City watchdog is urged to tighten up banking rules

THE regulator of Britain’s banking system faces calls to tighten up its rules as it prepares to end a temporary ban on speculating on banks’ share prices falling.

by Tribune Web Editor
Thursday, January 8th, 2009

by René Lavanchy

THE regulator of Britain’s banking system faces calls to tighten up its rules as it prepares to end a temporary ban on speculating on banks’ share prices falling.

The Financial Services Authority banned the practice of short-selling stock in financial firms last September, amid fears that it was helping to drive down confidence in banks such as HBOS. The ban ends next week.

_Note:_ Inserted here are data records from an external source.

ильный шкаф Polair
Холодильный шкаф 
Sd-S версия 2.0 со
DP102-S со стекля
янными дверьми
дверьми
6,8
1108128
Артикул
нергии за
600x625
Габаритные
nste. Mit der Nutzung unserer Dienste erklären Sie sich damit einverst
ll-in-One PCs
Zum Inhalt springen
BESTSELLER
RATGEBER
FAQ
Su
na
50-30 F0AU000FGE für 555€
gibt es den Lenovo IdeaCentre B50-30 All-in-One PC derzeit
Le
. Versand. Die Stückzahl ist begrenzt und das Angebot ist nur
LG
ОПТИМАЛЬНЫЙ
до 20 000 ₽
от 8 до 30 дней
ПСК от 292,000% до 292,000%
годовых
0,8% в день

But Liberal Democrat Treasury spokesperson Vince Cable and Labour Treasury Select Committee chair John McFall say that the current weakness of British banks – and their reluctance to lend – mean ending it is too premature.

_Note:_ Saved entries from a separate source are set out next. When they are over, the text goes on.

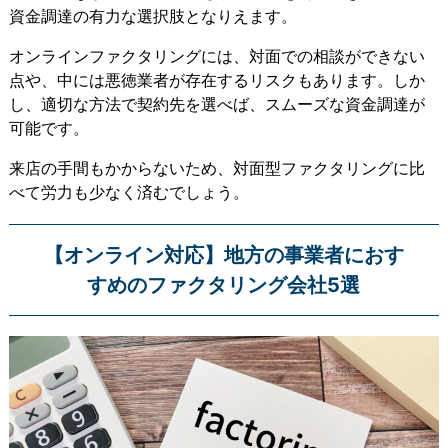
資金調達の有力な選択肢となりえます。
オンラインファクタリングには、対面での相談ができない
点や、中には悪徳業者が存在するリスクもあります。しか
し、適切な方法で契約先を選べば、スムーズな資金調達が
可能です。
来店の手間もかからないため、対面型ファクタリングに比
べて労力も少なく済むでしょう。
【オンライン対応】地方の事業者におす
すめのファクタリング会社5選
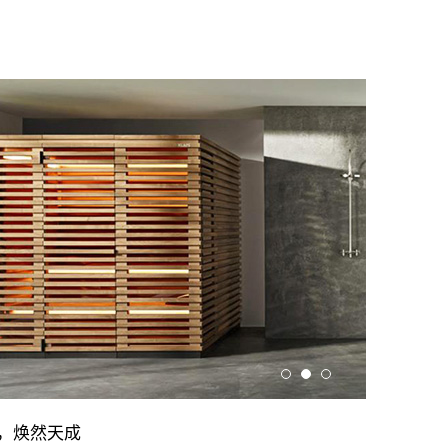
，焕然天成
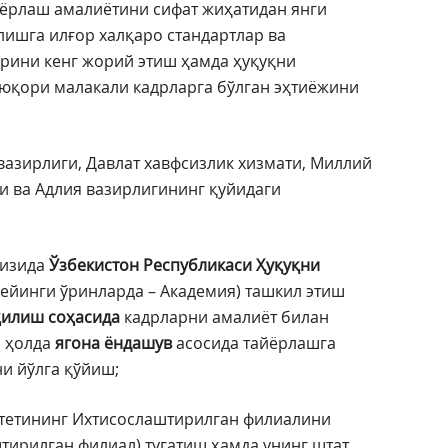
йёрлаш амалиётини сифат жиҳатидан янги
лишга илғор халқаро стандартлар ва
рини кенг жорий этиш ҳамда ҳуқуқни
юқори малакали кадрларга бўлган эҳтиёжини
вазирлиги, Давлат хавфсизлик хизмати, Миллий
и ва Адлия вазирлигининг қуйидаги
гизида
Ўзбекистон Республикаси
Ҳуқуқни
кейинги ўринларда – Академия) ташкил этиш
қилиш соҳасида
кадрларни амалиёт билан
н ҳолда
ягона ёндашув
асосида тайёрлашга
ни йўлга қўйиш;
итетининг Ихтисослаштирилган филиалини
тирилган филиал) тугатиш ҳамда унинг штат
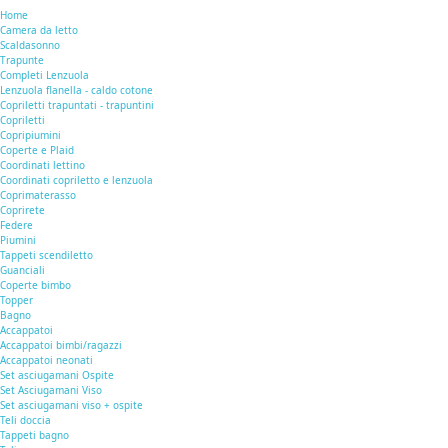
Home
Camera da letto
Scaldasonno
Trapunte
Completi Lenzuola
Lenzuola flanella - caldo cotone
Copriletti trapuntati - trapuntini
Copriletti
Copripiumini
Coperte e Plaid
Coordinati lettino
Coordinati copriletto e lenzuola
Coprimaterasso
Coprirete
Federe
Piumini
Tappeti scendiletto
Guanciali
Coperte bimbo
Topper
Bagno
Accappatoi
Accappatoi bimbi/ragazzi
Accappatoi neonati
Set asciugamani Ospite
Set Asciugamani Viso
Set asciugamani viso + ospite
Teli doccia
Tappeti bagno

Prem Sikka, professor of accounting at the University of Essex, agreed: “It was considered to be a blot on the financial landscape three months ago. Nothing has changed since then. There should be a permanent ban. People are selling something they haven’t got, and by selling they’ll drive the price down”.

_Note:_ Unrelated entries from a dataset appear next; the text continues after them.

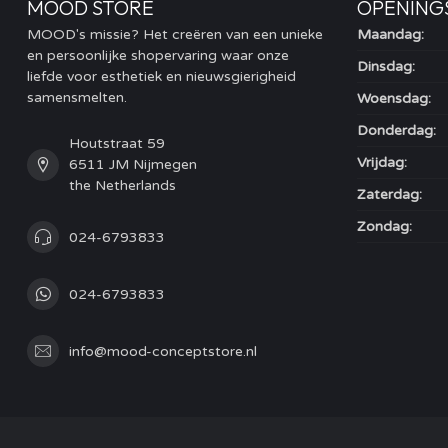
MOOD STORE
OPENING
MOOD's missie? Het creëren van een unieke
Maandag:
en persoonlijke shopervaring waar onze
Dinsdag:
liefde voor esthetiek en nieuwsgierigheid
samensmelten.
Woensdag:
Donderdag:
Houtstraat 59
Vrijdag:
6511 JM Nijmegen
the Netherlands
Zaterdag:
Zondag:
024-6793833
024-6793833
info@mood-conceptstore.nl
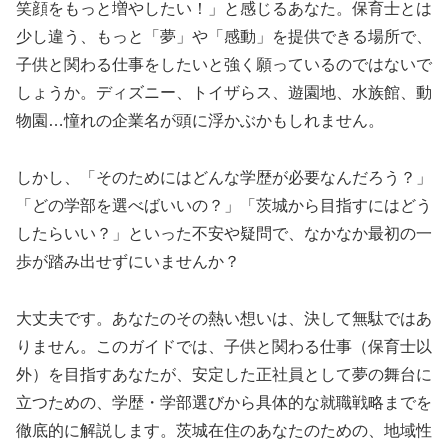
笑顔をもっと増やしたい！」と感じるあなた。保育士とは
少し違う、もっと「夢」や「感動」を提供できる場所で、
子供と関わる仕事をしたいと強く願っているのではないで
しょうか。ディズニー、トイザらス、遊園地、水族館、動
物園…憧れの企業名が頭に浮かぶかもしれません。
しかし、「そのためにはどんな学歴が必要なんだろう？」
「どの学部を選べばいいの？」「茨城から目指すにはどう
したらいい？」といった不安や疑問で、なかなか最初の一
歩が踏み出せずにいませんか？
大丈夫です。あなたのその熱い想いは、決して無駄ではあ
りません。このガイドでは、子供と関わる仕事（保育士以
外）を目指すあなたが、安定した正社員として夢の舞台に
立つための、学歴・学部選びから具体的な就職戦略までを
徹底的に解説します。茨城在住のあなたのための、地域性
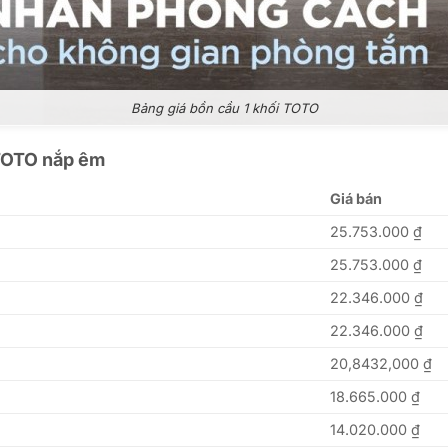
Bảng giá bồn cầu 1 khối TOTO
i TOTO nắp êm
Giá bán
25.753.000
₫
25.753.000
₫
22.346.000
₫
22.346.000
₫
20,8432,000
₫
18.665.000
₫
14.020.000
₫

Jim Cousins, a member of the Treasury Select Committee, disagreed: “There are whole areas of the financial sector that aren’t regulated at all. We should be going about extending the scope of regulation rather than getting excited about this box of tricks.”

Short-selling involves borrowing shares and selling them on, in the expectation that they can be bought back more cheaply after the share price falls.

Mr Cousins also called for short-sellers’ identities to be made public – a rule which the FSA has also temporarily introduced, and which it is currently considering extending.